A recent study found that the prevalence of occult HBV in adult hemodialysis patients is four to five times higher than standard HBsAg testing would suggest. These findings are published in the November 2004 issue of Hepatology.
Hepatology, the official journal of the American Association for the Study of Liver Diseases (AASLD), published by John Wiley & Sons, Inc., is available online via Wiley InterScience.
Previous studies that have looked for evidence of occult HBV in dialysis patients have found a wide range of infection rates – from 0 to 50 percent -- possibly due to the differences in the study populations. In this study, researchers, led by Dr. Gerald Y. Minuk of the University of Manitoba, sought to find the prevalence of occult HBV in a large North American population of adult dialysis patients and to determine if any demographic, biochemical and/or serologic feature could help identify those infected.

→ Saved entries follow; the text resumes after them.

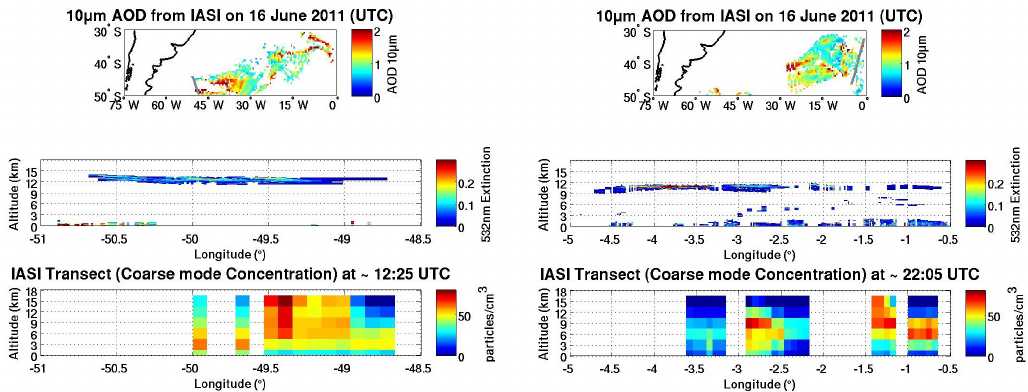
Figure 11. Comparison between CALIOP transects (middle panel) across the ash plume on 16 June 2011 and the IASI retrievals along those transects (lower panel). The optical depths are also shown in the upper panel. The left part concerns day-time data, while the right part concerns night-time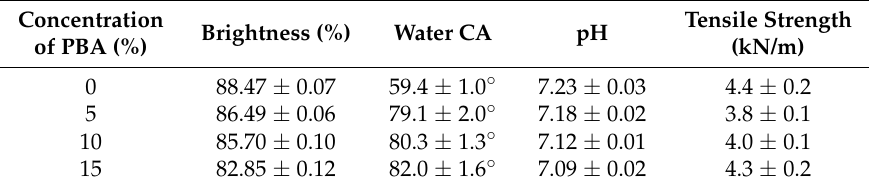
coated with 5, 10 and 15% of PBA,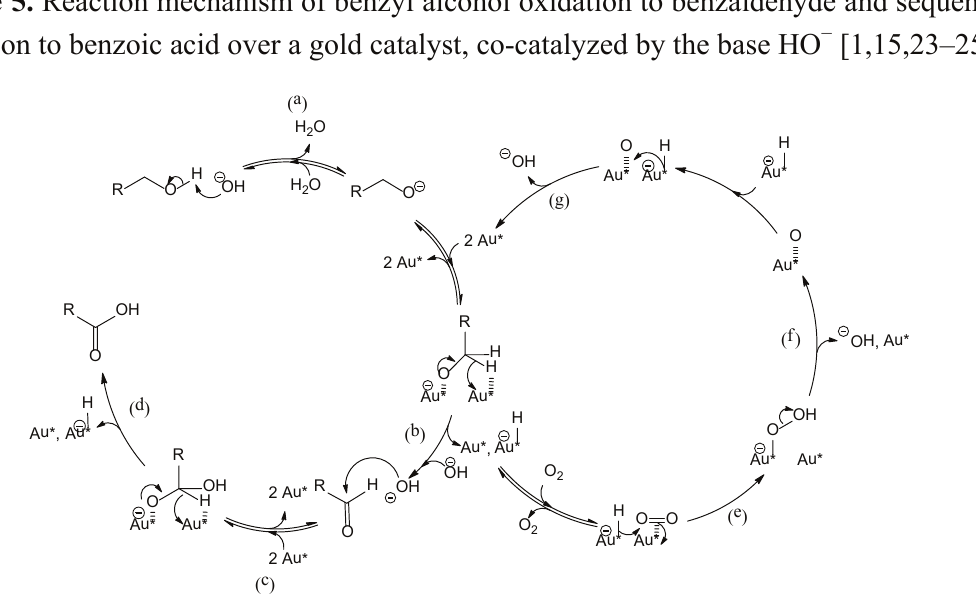
Figure 5. Reaction mechanism of benzyl alcohol oxidation to benzaldehyde and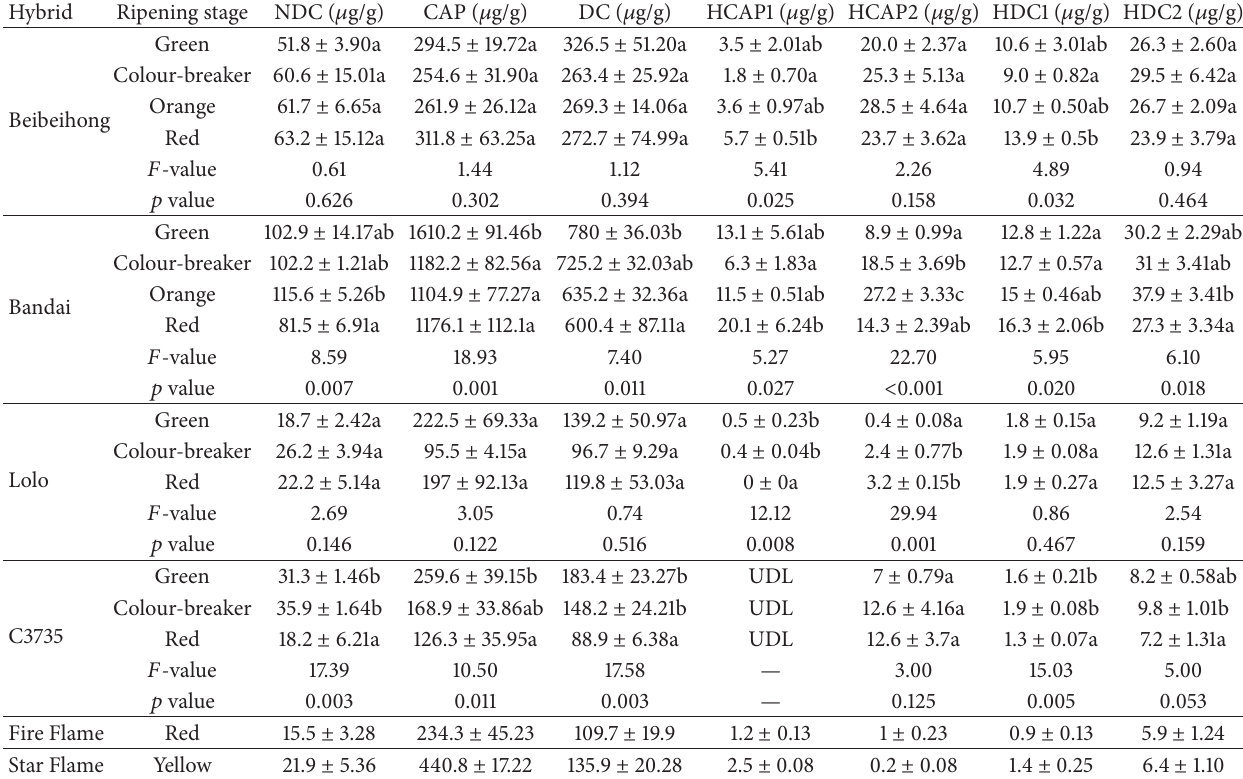
Table 2: Change in content of capsaicinoid compounds in chili hybrids as a function of ripening. The values represent means in 𝜇 g/g fresh base weight ± standard deviation ( 𝑛 = 3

Between May and September of 2003, the researchers recruited hemodialysis patients in Winnipeg, Manitoba, an urban area in Canada with a population of about 680,000. They drew blood from and recorded demographic data for each of the 241 participants. They then performed liver biochemistry, HBV serology, and HBV-DNA testing by real-time polymerase chain reaction with two independent primer sets.
Only two of the participants tested positive for HBsAg, but an additional nine patients were found to have occult HBV, that is, they tested negative for HBsAg and positive for HBV-DNA.
"The results of this study indicate that in this North American urban centre, the prevalence of occult HBV in adult hemodialysis patients is approximately 4 to 5 times higher than standard HBsAg testing would suggest," the authors report. The majority of the infections were associated with low viral loads and a surprisingly high prevalence of the sG145R-mutant.
Unfortunately, but not unexpectedly, there were no obvious demographic, biochemical or serologic indicators for those with occult HBV. For the nine patients with occult HBV, the mean age was 61.4 years and 56 percent were male. Seventy-eight percent were Caucasian, and two were Southeast Asian. All had normal liver enzyme and function tests.
Occult HBV infection can be transmitted to others, according to available data involving chimpanzees, infants and transfusion and organ recipients. "Until data exist indicating whether nosocomial transmission of occult HBV can occur in susceptible dialysis patients and/or staff, screening with sensitive PCR-based assays of all dialysis patients for HBV-DNA regardless of demographic, biochemical or serologic findings seems prudent," the authors conclude.
If occult HBV status is known, transmission among dialysis patients might be limited by avoiding dialyzer reuse and dedicating dialysis rooms, machines and staff for infected patients. Vaccinations may also protect dialysis patients from contracting HBV, however, vaccination acceptance and response rates are low in this population of dialysis patients.